REPUBLIKA.CO.ID, HONG KONG — Kegiatan di Bandara Internasional Hong Kong telah dibuka kembali pada Selasa (13/8) pagi, setelah sempat ditangguhkan sejak Senin (12/8) menyusul aksi protes yang digelar massa di terminal kedatangan. Namun, pihak berwenang mengatakan puluhan penerbangan menuju kota tersebut masih akan terdampak dengan situasi itu.
Operasi di salah satu bandara tersibuk di dunia itu dilanjutkan dan menurut laporan di situs web bandara Hong Kong, beberapa penerbangan telah diberangkatkan dan mendarat di sana. Sementara puluhan lainnya tetap dibatalkan atau ditunda, tanpa pemberitahuan lebih lanjut hingga kapan.
Ribuan demonstran menggelar aksi protes secara damai di bandara sebagai bentuk perlawanan terhadap pemerintah. Namun, saat ini peserta yang terlihat berpakaian serba hitam itu telah mulai membersihkan poster dan perlengkapan yang mereka bawa dalam unjuk rasa tersebut.
Meski demikian, sebuah grafiti yang di antaranya tertulis dengan ‘an eye for an eye’ masih terlihat belum dibersihkan. Grafiti tersebut merujuk pada seorang pengunjuk rasa yang ditembak oleh polisi dalam aksi protes sebelumnya dan ia dilaporkan harus kehilangan fungsi penglihatannya di salah satu mata.

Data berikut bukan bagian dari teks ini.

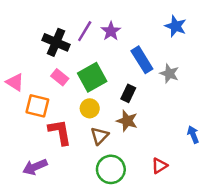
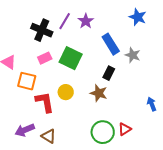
pink rectangle: (60, 77) -> (45, 58), turned -64
green square: (92, 77) -> (71, 58), turned -35
black rectangle: (128, 93) -> (109, 73), moved
yellow circle: (90, 108) -> (66, 92), moved
brown triangle: (100, 136) -> (49, 136), moved, turned -42
green circle: (111, 169) -> (103, 132), moved

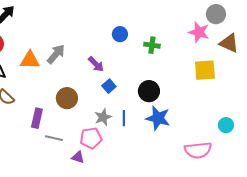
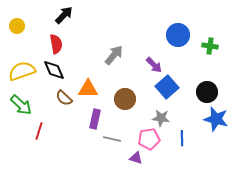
blue circle: (120, 34) -> (178, 35), size x1.5
orange triangle: (30, 60) -> (88, 89), moved
blue square: (109, 86) -> (167, 87), size x1.6
gray star: (103, 117) -> (161, 118), turned 30
blue line: (124, 118) -> (182, 138), moved

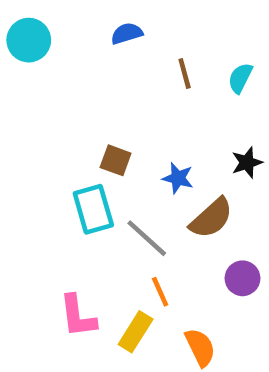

Penyelenggara protes mengatakan demonstrasi akan kembali dilanjutkan di bandara untuk memperlihatkan kepada masyarakat internasional tentang erosi demokrasi dan perpanjangan tangan Pemerintah China atas Hong Kong yang merupakan kota otonom. Rencananya aksi itu digelar pada hari yang sama, meski belum diketahui secara pasti akan dilakukan pada pukul berapa.
Pengunjuk rasa juga mengeluhkan maskapai penerbangan Hong Kong, Cathay Pacific yang melarang anggota staf dari perusahaan mereka mendukung protes ilegal. Jika ada yang turut serta dalam demonstrasi yang dianggap ilegal, maka sanksi pemecatan akan dilakukan.
Aturan baru dari Cathay Pacific datang setelah Pemerintah China mengumumkan larangan bahwa anggota staf maskapai yang terlibat dalam protes Hong Kong tidak boleh terbang di wilayah China daratan. Selama hampir 10 pekan, demonstrasi besar-besaran berlangsung di kota yang menjadi salah satu wilayah khusus administratif Negeri Tirai Bambu.
Gelombang demonstrasi Hong Kong dipicu Rancangan Undang-undang (RUU) Ekstradisi yang dianggap sebagai upaya untuk memperluas dan memperkuat pengaruh Bejing atas kota itu. Dengan ketentuan dalam RUU tersebut, orang-orang yang dianggap melakukan kejahatan dapat diadili secara langsung di China daratan.
Protes menentang undang-undang ekstradisi sejak itu berubah menjadi gerakan yang lebih luas terhadap pemerintah Hong Kong, kebrutalan polisi dan perambahan Beijing pada otonomi kota. Aksi tersebut menjadi salah satu krisis politik paling serius, sejak Hong Kong dikembalikan ke China oleh Inggris pada 1997, dengan ketentuan ‘satu negara dua sistem’ yang berarti Hong Kong dapat mempertahankan hak-hak khusus untuk kota tersebut.
Kekhawatiran terhadap kekerasan semakin meningkat menyusul pernyataan Pemerintah China dari Kantor Urusan Hong dan Makau yang mengatakan bahwa aksi protes yang terjadi mulai menunjukkan ke arah terorisme. Pihaknya menilai situasi ini merupakan ancaman eksistensial terhadap penduduk.
"Seseorang harus mengambil tindakan tegas terhadap aksi kriminal yang kejam ini, serta tidak menunjukkan keringanan hukuman atau belas kasihan," demikian bunyi pernyataan itu.
Sejumlah pakar hukum telah memperingatkan penunjukan peserta demonstrasi sebagai teroris mungkin menandakan niat China untuk memanfaatkan undang-undang anti-teror. Diyakini undang-undang tersebut diperluas, sehingga polisi dan pasukan keamanan dapat bertindak keras terhadap para demonstran di Hong Kong.